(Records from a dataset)
<<<<
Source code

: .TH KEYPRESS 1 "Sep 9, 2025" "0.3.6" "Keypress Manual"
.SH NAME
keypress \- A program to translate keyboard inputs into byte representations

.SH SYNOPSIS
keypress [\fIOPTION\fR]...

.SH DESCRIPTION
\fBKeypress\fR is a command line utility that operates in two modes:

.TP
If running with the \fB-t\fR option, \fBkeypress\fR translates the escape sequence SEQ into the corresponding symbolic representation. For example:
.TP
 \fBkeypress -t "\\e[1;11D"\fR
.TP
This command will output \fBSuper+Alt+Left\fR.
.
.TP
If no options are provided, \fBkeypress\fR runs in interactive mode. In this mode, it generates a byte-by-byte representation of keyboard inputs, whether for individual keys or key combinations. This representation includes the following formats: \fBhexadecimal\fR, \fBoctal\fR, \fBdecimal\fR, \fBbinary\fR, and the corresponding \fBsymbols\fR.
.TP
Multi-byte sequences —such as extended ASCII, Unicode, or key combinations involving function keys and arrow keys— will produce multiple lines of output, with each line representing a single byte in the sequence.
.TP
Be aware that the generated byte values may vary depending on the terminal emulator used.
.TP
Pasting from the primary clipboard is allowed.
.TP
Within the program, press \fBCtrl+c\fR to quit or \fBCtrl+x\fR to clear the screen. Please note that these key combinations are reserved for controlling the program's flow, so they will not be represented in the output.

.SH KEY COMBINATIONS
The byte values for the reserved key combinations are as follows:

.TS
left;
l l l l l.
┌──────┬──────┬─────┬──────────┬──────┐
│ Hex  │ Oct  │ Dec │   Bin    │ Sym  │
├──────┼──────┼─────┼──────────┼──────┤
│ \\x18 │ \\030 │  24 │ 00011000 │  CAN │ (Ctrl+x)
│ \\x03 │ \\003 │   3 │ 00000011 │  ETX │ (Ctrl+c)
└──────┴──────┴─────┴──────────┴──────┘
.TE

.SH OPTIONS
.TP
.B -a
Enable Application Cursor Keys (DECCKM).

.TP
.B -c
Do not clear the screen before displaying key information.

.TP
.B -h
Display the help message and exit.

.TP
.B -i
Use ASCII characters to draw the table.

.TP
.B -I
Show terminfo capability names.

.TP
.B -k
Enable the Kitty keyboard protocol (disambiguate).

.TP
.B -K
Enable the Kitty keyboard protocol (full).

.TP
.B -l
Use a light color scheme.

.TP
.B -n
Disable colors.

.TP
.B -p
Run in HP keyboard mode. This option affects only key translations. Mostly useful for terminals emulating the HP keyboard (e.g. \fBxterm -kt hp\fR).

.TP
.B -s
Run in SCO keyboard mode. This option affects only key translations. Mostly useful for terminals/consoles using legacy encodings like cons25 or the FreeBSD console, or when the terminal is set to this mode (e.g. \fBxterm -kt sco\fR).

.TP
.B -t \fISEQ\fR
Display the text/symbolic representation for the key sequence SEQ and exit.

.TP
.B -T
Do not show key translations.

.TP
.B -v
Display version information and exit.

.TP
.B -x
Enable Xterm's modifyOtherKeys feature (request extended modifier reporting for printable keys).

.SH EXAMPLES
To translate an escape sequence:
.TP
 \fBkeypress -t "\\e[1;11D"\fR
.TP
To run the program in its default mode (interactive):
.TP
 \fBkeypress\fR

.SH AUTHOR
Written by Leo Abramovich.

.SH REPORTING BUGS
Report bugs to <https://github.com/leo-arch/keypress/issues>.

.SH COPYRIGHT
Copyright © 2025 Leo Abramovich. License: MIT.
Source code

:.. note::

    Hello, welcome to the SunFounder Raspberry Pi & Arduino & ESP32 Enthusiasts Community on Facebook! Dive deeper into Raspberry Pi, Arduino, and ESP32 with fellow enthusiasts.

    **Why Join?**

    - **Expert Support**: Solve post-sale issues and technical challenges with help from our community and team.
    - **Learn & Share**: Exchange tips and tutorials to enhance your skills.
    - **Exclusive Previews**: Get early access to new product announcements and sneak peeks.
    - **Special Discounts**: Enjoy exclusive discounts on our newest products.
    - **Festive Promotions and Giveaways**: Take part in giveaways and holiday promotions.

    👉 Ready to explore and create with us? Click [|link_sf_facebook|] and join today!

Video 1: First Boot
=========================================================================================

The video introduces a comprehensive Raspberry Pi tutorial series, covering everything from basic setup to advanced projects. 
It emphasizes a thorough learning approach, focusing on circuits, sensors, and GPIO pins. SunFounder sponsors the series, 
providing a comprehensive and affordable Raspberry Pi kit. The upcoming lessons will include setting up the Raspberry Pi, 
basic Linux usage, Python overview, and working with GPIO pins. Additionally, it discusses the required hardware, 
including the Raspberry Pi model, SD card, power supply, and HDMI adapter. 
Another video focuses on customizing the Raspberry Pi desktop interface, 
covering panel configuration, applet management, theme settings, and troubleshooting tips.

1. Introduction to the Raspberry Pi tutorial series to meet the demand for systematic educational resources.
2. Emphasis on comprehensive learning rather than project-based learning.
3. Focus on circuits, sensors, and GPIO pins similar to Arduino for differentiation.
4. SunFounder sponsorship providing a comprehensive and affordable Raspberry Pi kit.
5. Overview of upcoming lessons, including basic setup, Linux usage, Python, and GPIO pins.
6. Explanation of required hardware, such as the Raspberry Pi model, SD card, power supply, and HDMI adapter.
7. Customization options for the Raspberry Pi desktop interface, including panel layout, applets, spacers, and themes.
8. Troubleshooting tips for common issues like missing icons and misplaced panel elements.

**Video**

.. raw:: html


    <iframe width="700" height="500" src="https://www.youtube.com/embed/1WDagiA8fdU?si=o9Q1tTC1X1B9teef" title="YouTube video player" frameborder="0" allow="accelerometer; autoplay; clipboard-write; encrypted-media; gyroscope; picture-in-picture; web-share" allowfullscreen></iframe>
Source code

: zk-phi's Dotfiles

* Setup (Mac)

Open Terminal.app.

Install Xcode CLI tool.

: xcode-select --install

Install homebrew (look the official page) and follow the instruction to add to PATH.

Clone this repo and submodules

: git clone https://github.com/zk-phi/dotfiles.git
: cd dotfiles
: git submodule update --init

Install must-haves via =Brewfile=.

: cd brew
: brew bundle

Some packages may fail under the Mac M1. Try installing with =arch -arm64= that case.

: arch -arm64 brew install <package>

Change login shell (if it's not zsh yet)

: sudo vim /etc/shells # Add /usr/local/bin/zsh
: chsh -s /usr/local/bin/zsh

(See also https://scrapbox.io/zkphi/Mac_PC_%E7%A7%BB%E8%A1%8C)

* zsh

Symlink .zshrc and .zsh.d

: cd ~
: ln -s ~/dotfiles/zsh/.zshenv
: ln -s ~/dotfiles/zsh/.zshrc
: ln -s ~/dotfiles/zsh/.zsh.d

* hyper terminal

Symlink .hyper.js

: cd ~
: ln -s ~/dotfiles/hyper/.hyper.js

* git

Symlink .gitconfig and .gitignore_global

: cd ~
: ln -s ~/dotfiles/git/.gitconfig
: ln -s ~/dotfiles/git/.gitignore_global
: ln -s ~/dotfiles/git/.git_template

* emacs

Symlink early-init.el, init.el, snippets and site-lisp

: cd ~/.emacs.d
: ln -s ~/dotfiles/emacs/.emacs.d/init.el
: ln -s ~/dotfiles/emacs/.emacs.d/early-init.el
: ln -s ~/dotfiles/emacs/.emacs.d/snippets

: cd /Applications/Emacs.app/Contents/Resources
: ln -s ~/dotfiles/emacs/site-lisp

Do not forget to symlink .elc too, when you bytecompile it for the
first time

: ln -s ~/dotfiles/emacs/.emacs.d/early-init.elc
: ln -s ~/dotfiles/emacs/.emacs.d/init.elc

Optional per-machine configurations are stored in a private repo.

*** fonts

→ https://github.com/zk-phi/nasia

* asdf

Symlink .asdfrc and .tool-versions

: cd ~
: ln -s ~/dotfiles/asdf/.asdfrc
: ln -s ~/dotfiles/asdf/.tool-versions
>>>>
**ABOUT THIS EXERCISE:**
Copy out the lines of the data where the string "values" occurs.

**RESULT:**
Be aware that the generated byte values may vary depending on the terminal emulator used.
The byte values for the reserved key combinations are as follows:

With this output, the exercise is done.